** Start of Selected passage **

[RFC PATCH v3 0/6] sched: packing small tasks

Mon Mar 25 05:58:26 EDT 2013

On 23 March 2013 12:55, Preeti U Murthy <preeti at linux.vnet.ibm.com> wrote:
> Hi Vincent,
>
> The power aware scheduler patchset that has been released by Alex
> recently [https://lkml.org/lkml/2013/2/18/4], also has the idea of
> packing of small tasks.In that patchset, the waking of small tasks in
> done on a leader cpu, which of course varies dynamically.
> https://lkml.org/lkml/2013/2/18/6
>
> I will refer henceforth to the above patchset as Patch A and your
> current patchset in this mail as Patch B.
>
> The difference in Patch A is that it is packing small tasks onto a
> leader cpu, i.e. a cpu which has just enough capacity to take on itself
> a light weight task. Essentially belonging to a group which has a
> favourable grp_power and the leader cpu having a suitable rq->util.
>
> In Patch B, you are choosing a buddy cpu, belonging to a group with the
> least cpu power, and while deciding to pack tasks onto the buddy cpu,
> this again boils down to, verifying if the
> grp_power is favourable and the buddy cpu has a suitable rq->util.
>
> In my opinion, this goes to say that both the patches are using similar
> metrics to decide if a cpu is capable of handling the light weight task.
> The difference lies in how far the search for the appropriate cpu can
> proceed. While Patch A continues to search at all levels of sched
> domains till the last to find the appropriate cpu, Patch B queries only
> the buddy CPU.
>
> The point I am trying to make is that, considering the above
> similarities and differences, is it possible for us to see if the ideas
> that both these patches bring in can be merged into one, since both of
> them are having the common goal of packing small tasks.

Hi Preeti,

I agree that the final goal is similar but we also have important
differences to keep in mind among which the share (or not) of power
domain that is used to decide where it's worth packing, the selection
of leader CPU which is the most power efficient core and the use of a
knob to select a policy. So, you're right that we should find a way to
have both working together and still keep these specificities.

Regards,
Vincent

>
> Thanks
>
> Regards
> Preeti U Murthy
>
> On 03/22/2013 05:55 PM, Vincent Guittot wrote:
>> Hi,
>>
>> This patchset takes advantage of the new per-task load tracking that is
>> available in the kernel for packing the small tasks in as few as possible
>> CPU/Cluster/Core. The main goal of packing small tasks is to reduce the power
>> consumption in the low load use cases by minimizing the number of power domain
>> that are enabled. The packing is done in 2 steps:
>>
>> The 1st step looks for the best place to pack tasks in a system according to
>> its topology and it defines a pack buddy CPU for each CPU if there is one
>> available. We define the best CPU during the build of the sched_domain instead
>> of evaluating it at runtime because it can be difficult to define a stable
>> buddy CPU in a low CPU load situation. The policy for defining a buddy CPU is
>> that we pack at all levels inside a node where a group of CPU can be power
>> gated independently from others. For describing this capability, a new flag
>> has been introduced SD_SHARE_POWERDOMAIN that is used to indicate whether the
>> groups of CPUs of a scheduling domain are sharing their power state. By
>> default, this flag has been set in all sched_domain in order to keep unchanged
>> the current behavior of the scheduler and only ARM platform clears the
>> SD_SHARE_POWERDOMAIN flag for MC and CPU level.

** End of Selected passage **
** Start of Supplied material **

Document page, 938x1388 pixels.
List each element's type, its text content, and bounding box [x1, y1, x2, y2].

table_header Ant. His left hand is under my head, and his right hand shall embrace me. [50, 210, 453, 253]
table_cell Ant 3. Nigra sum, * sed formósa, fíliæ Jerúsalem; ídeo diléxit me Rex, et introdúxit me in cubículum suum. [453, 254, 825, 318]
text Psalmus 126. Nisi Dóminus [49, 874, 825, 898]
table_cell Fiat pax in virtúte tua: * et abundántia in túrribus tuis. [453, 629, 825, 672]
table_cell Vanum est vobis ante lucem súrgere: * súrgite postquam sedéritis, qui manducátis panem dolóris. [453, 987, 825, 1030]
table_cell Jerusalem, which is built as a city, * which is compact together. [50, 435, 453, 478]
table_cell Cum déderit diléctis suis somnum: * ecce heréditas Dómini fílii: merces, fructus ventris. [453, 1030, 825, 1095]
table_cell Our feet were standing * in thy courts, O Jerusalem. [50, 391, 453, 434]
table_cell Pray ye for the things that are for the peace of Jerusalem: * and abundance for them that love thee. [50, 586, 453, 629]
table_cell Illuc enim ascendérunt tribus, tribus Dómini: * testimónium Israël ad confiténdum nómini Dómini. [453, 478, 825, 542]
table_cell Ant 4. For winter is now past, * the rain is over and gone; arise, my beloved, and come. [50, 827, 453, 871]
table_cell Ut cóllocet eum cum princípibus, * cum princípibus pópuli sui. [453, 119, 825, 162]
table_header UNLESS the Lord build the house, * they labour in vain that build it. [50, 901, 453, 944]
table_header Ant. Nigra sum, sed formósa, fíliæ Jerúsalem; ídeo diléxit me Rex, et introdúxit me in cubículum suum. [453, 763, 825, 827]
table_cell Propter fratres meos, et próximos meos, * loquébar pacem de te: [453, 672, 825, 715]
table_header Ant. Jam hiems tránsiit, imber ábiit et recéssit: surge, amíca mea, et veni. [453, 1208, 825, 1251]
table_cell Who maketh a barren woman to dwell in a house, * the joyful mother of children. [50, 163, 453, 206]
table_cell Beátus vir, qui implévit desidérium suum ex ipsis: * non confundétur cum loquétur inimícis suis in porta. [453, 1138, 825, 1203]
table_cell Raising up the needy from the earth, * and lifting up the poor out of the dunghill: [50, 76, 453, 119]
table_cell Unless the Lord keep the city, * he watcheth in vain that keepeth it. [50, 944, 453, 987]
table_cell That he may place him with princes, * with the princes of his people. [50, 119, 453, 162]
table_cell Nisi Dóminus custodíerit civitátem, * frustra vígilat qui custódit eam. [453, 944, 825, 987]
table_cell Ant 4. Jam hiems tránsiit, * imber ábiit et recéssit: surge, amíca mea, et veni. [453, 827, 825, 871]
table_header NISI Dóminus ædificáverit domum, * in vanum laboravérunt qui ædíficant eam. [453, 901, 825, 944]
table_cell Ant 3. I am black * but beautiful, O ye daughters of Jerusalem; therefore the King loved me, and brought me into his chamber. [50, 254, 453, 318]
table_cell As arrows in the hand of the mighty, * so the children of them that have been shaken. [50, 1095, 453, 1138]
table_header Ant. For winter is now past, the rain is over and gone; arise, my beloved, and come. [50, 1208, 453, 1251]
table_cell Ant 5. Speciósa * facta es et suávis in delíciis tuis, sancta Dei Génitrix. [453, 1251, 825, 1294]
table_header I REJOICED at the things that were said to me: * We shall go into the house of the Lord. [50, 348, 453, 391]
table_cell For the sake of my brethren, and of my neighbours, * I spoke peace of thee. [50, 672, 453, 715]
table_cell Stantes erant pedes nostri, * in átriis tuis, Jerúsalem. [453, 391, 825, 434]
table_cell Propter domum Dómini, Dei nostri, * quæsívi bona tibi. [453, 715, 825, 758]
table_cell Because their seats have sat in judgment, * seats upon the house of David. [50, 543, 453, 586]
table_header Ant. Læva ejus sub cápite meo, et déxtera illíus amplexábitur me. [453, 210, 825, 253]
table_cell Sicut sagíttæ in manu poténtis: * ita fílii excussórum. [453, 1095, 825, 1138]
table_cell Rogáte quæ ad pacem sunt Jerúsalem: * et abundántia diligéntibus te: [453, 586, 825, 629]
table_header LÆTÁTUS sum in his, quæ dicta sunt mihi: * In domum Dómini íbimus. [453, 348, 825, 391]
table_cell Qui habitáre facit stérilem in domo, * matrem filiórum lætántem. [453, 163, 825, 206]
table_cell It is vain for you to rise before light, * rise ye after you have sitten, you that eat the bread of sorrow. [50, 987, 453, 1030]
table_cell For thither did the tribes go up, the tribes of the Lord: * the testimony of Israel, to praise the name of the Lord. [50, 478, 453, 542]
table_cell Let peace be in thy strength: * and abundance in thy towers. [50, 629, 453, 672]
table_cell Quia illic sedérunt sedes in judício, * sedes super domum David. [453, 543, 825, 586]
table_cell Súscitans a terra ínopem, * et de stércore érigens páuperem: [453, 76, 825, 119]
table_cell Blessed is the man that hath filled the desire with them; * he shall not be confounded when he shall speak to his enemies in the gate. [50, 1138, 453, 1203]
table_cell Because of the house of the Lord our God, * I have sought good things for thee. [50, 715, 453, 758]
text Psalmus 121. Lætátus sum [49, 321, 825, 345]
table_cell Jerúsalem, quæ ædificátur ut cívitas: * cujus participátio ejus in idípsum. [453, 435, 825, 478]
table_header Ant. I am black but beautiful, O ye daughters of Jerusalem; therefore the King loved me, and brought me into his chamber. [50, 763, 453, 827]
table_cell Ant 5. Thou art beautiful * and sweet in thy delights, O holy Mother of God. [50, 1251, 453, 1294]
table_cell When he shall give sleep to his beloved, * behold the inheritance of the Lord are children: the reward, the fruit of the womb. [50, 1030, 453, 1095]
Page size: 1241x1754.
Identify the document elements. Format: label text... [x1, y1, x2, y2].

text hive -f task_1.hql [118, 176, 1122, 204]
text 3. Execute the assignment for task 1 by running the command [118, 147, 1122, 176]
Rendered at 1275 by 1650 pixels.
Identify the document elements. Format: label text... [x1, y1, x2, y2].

** End of Supplied material **

Directions for this task
Continue the mailing-list thread about packing small tasks from where it stops, not the data.

Response for this exercise
>>
>> In a 2nd step, the scheduler checks the load average of a task which wakes up
>> as well as the load average of the buddy CPU and it can decide to migrate the
>> light tasks on a not busy buddy. This check is done during the wake up because
>> small tasks tend to wake up between periodic load balance and asynchronously
>> to each other which prevents the default mechanism to catch and migrate them
>> efficiently. A light task is defined by a runnable_avg_sum that is less than
>> 20% of the runnable_avg_period. In fact, the former condition encloses 2 ones:
>> The average CPU load of the task must be less than 20% and the task must have
>> been runnable less than 10ms when it woke up last time in order to be
>> electable for the packing migration. So, a task than runs 1 ms each 5ms will
>> be considered as a small task but a task that runs 50 ms with a period of
>> 500ms, will not.
>> Then, the business of the buddy CPU depends of the load average for the rq and
>> the number of running tasks. A CPU with a load average greater than 50% will
>> be considered as busy CPU whatever the number of running tasks is and this
>> threshold will be reduced by the number of running tasks in order to not
>> increase too much the wake up latency of a task. When the buddy CPU is busy,
>> the scheduler falls back to default CFS policy.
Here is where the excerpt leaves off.